No entanto, hoje através dos IRDIs trabalha-se com a percepção do risco avaliando precocemente os
bebês na interação com suas mães. Dessa forma, é fundamental que os profissionais da saúde
dedicados a infância fiquem atentos aos sinais de riscos e diante disso, possam fazer um
encaminhamento adequado para um psicólogo e/ou fonoaudiólogo.

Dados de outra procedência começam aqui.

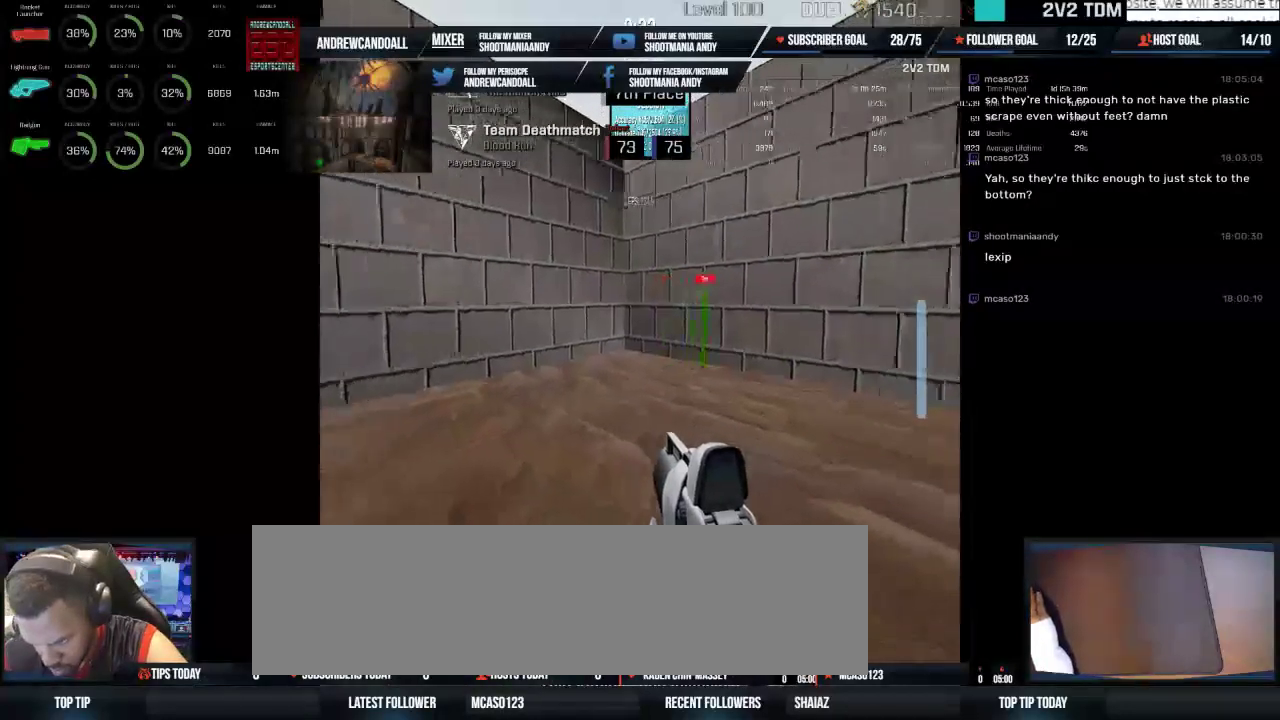
{"keys": [], "mouse": ["left"], "events": []}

Palavras-Chave: Díade Mãe/Bebê; Indicadores de Risco ao Desenvolvimento Infantil;
Intervenção Precoce; Suspeita de Deficiência Auditiva.
1. INTRODUÇÃO
O cuidado materno tem grande importância no desenvolvimento dos vínculos
emocionais primitivos do bebê. O afeto, a percepção e a comunicação entre mãe e filho
modelam a psique infantil (SPITZ, 1998). Nesse momento inicial, o processo de
comunicação da díade mãe-bebê está sendo estabelecido e uma ruptura relacional, nos
primeiros meses de vida, coloca em risco o desenvolvimento afetivo e social da criança
(KLAUS et al 2000).
A comunicação inicial e a formação de vínculos de afeto precoce estabelecem
segurança e proteção emocional para a estruturação do psiquismo infantil. Um bom apego
com a mãe fortalece o contato mãe/bebê desde a mais tenra infância e introduz nessa
relação um clima afetivo que precede todas as outras funções psíquicas. Spitz (1998)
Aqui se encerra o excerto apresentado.